Not saying you are obviously compromised, but the simplest explanation after this news is that maybe they relay the authorization to NSA et al, and they OK'ed your case and not theirs for some reason...

The simplest explanation is that reviewer A was responsible for Home Assistant Companion's request and reviewer B was responsible for Firefox's request, and they judged the request differently. Or that implementation details made the two cases different. Or that the company policy changed over time between the two requests. "Apple can break Firefox's encryption so they happily allowed it" is certainly not the simplest explanation.

The simplest explanation is not that Apple is colluding with multiple national government's intelligence agencies which all specifically agreed to a conspiracy against Firefox's mobile browser notifications.

  • You clearly do not work on the field. There's an industry for that.

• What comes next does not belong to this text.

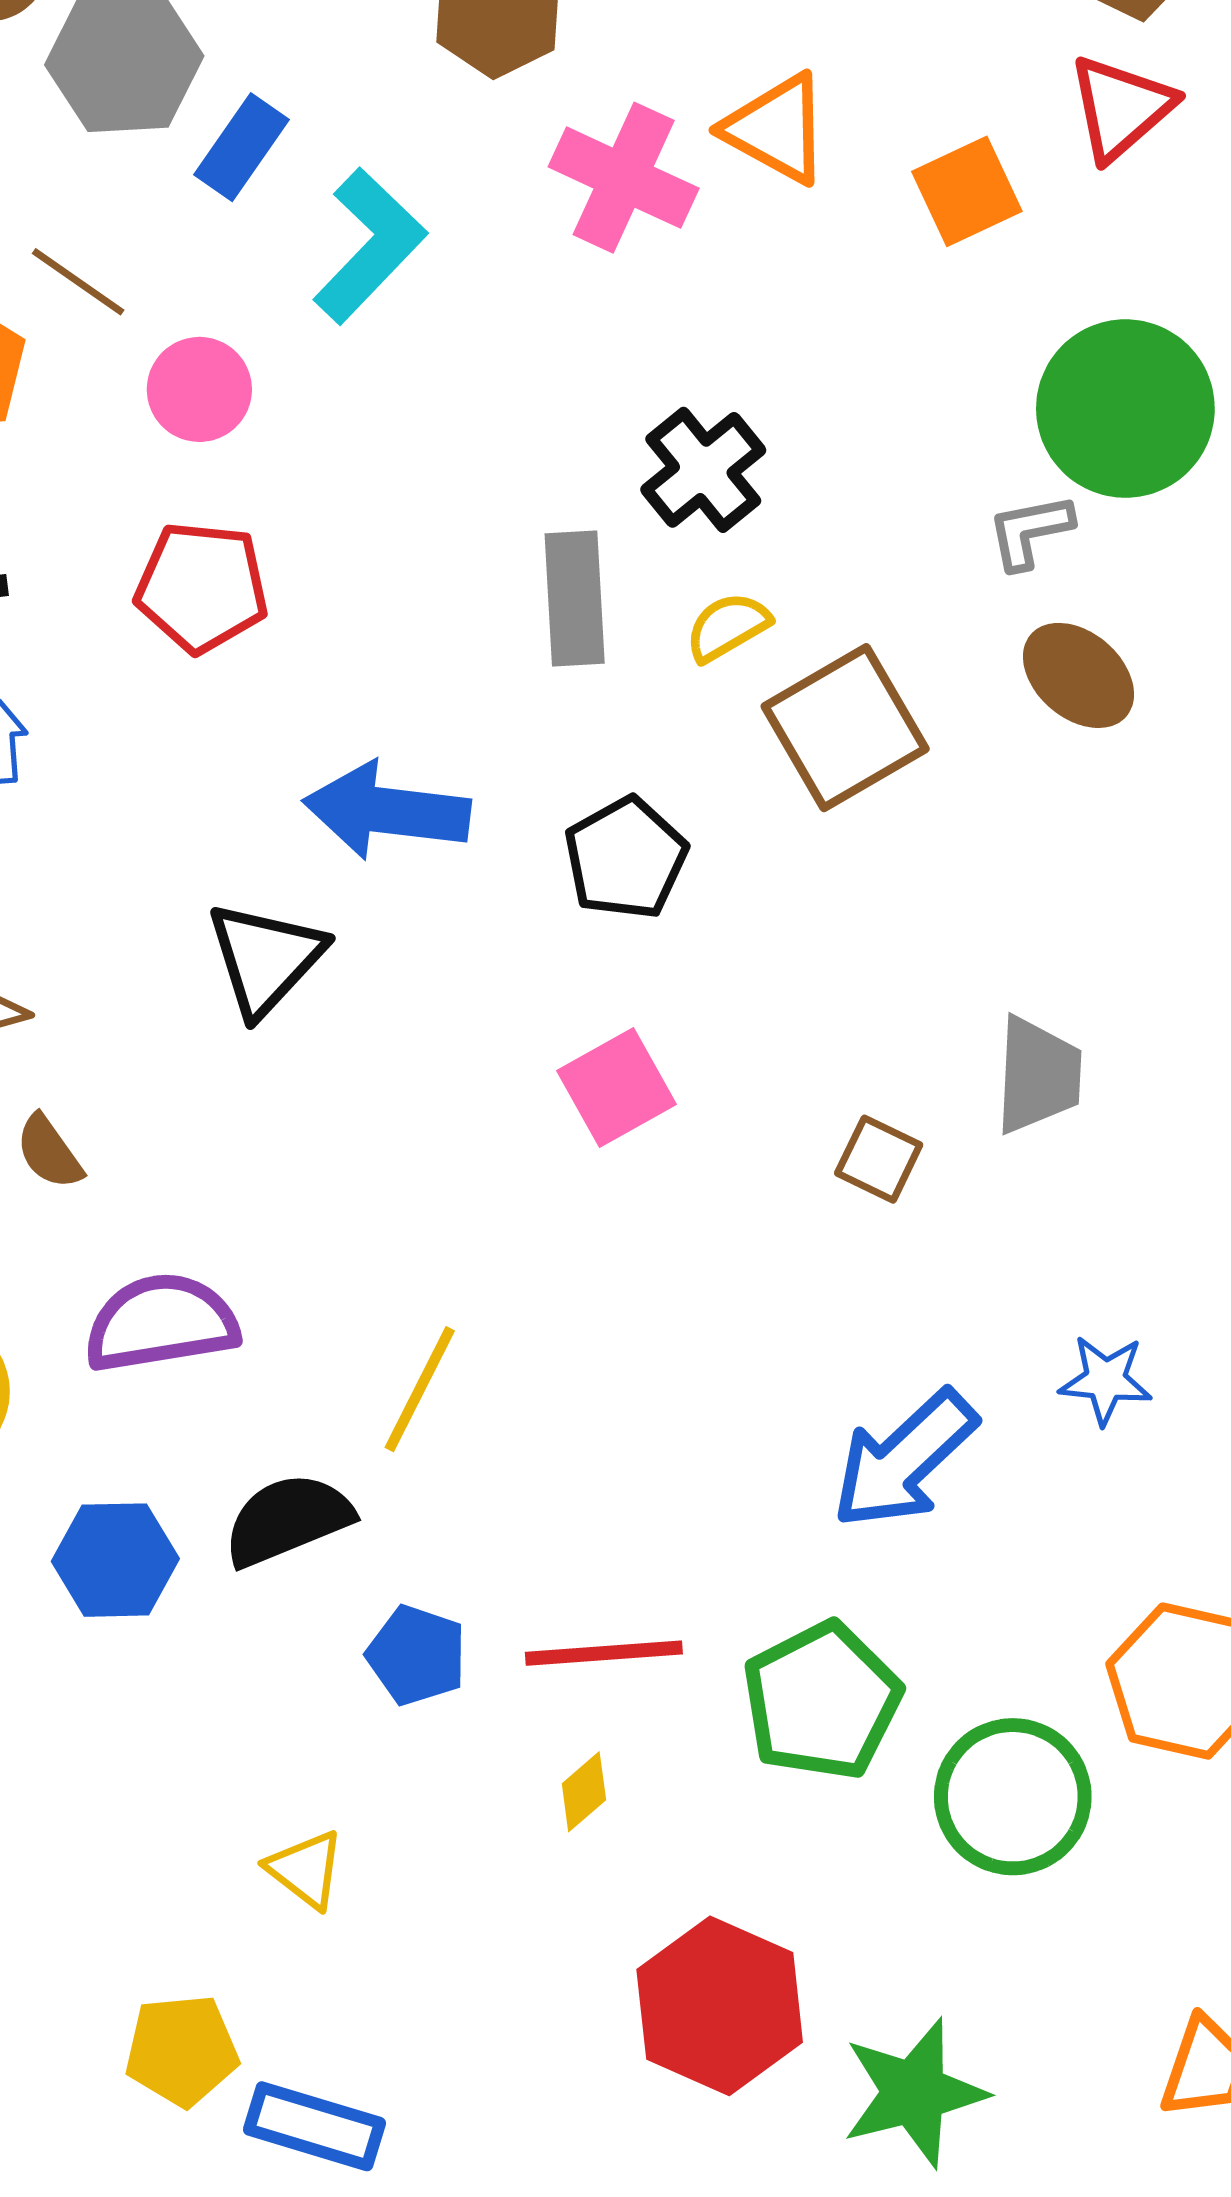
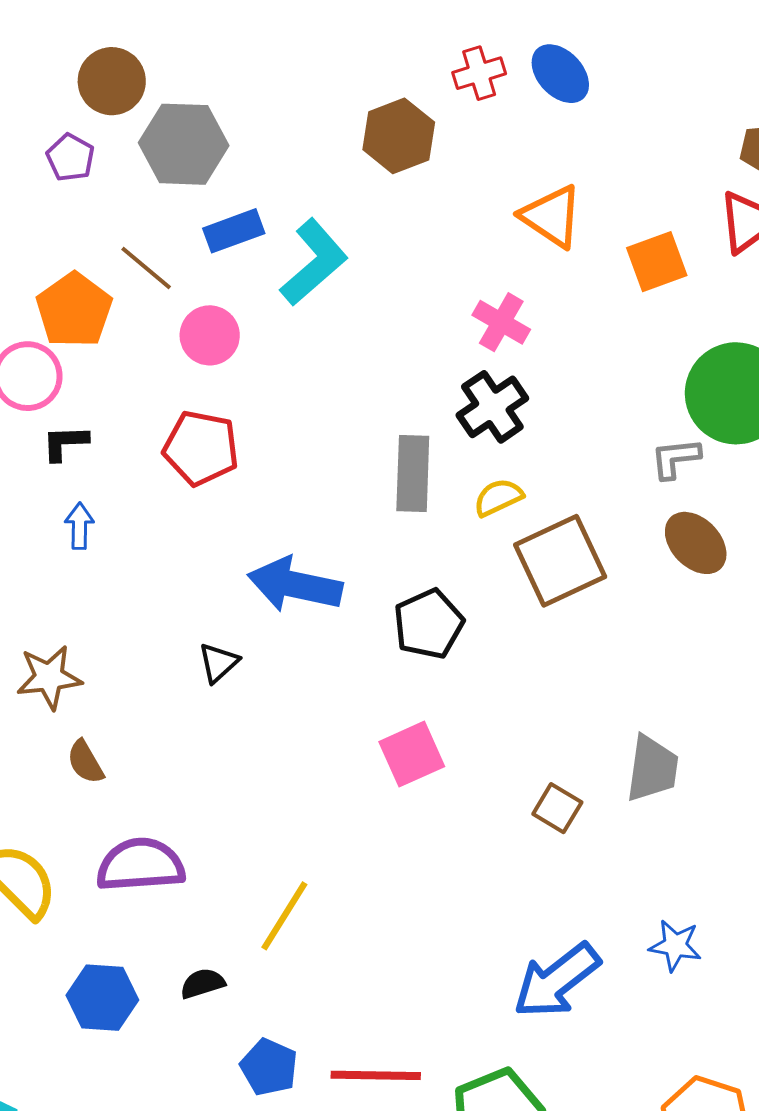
blue rectangle: (242, 147) -> (234, 231), moved, turned 30
pink cross: (624, 178) -> (501, 322), moved, size x0.7
black triangle: (266, 958) -> (218, 663), size x0.6
black semicircle: (288, 1520) -> (203, 983), size x0.6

It's not uncommon as you think.

    Consulted for a company who implemented access logs for law enforcement to telephone records. A friend works at ring just fetching data from the DB for the legal team after they receives pro forma requests.

    And those are the regular cases since the 80s. with judges from regular courts. If there's a law those companies must follow they will implement the same systems as they had for other laws. Only that these new ones prevent them from discussing. That's the only difference. the rest is banal day to day from legal and the industry that exist to sell compliance services to them.